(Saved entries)

--- START ---

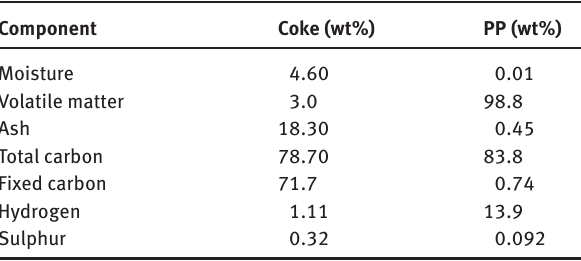
Fig. 1: Blend compositions of the carbonaceous materials used Table 1: Chemical composition of coke and PP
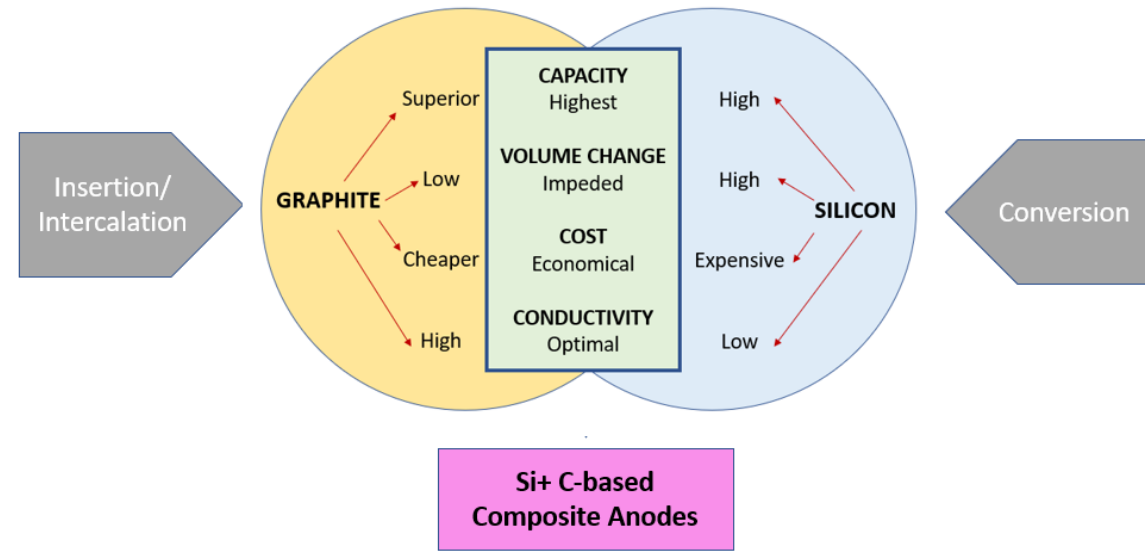
Figure 10. Composite energy storage mechanism.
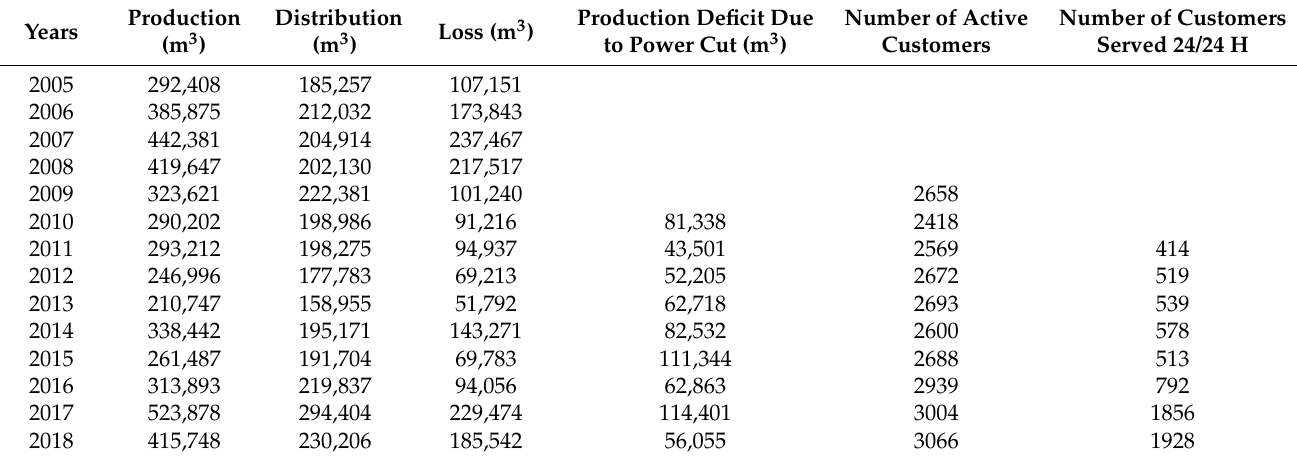
Table 1. Water production and distribution of the CAMWATER network in Bangangt é . Data from ref. [5]. Years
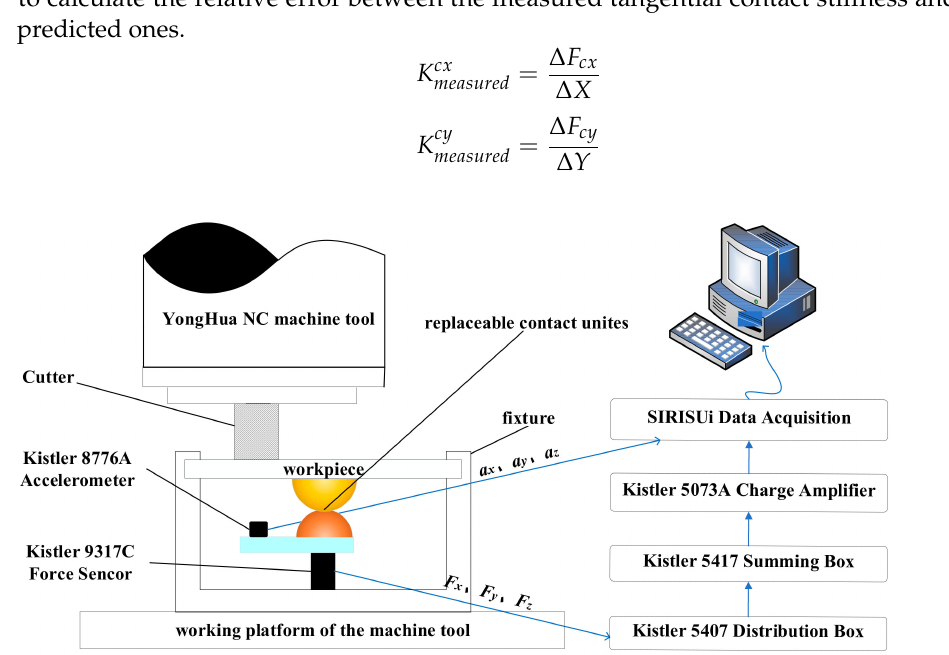
Figure 3. The data collection and transmission process of the modified tangential stiffness model validation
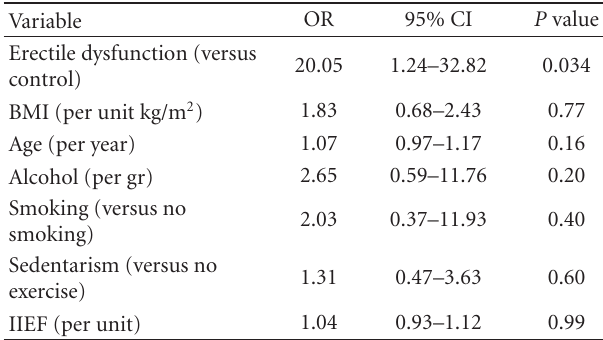
Table 2: Binary logistic regression model for metabolic syndrome (dependent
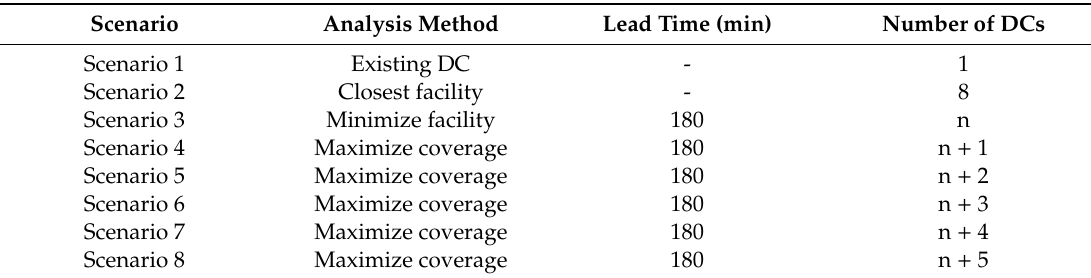
Table 4. Summary of building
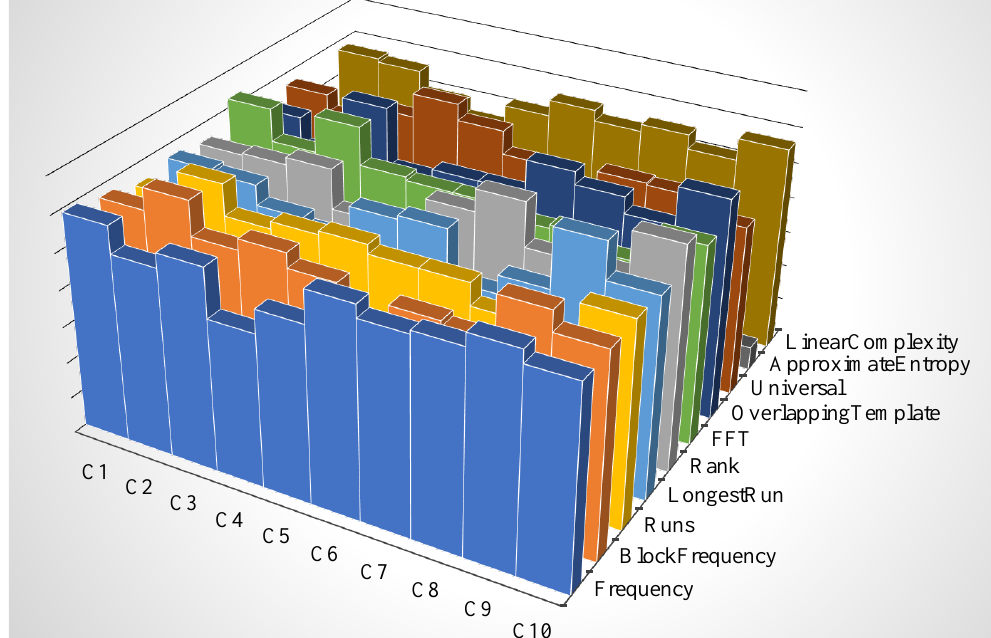
Figure 9. Histograms of the p-values’ distributions. The (three-dimensional) histograms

--- END ---

• Task statement: The records above need to be copied exactly, though not their pictures.

• Response:
Fig. 1: Blend compositions of the carbonaceous materials used Table 1: Chemical composition of coke and PP
Figure 10. Composite energy storage mechanism.
Table 1. Water production and distribution of the CAMWATER network in Bangangt é . Data from ref. [5]. Years
Figure 3. The data collection and transmission process of the modified tangential stiffness model validation
Table 2: Binary logistic regression model for metabolic syndrome (dependent
Table 4. Summary of building
Figure 9. Histograms of the p-values’ distributions. The (three-dimensional) histograms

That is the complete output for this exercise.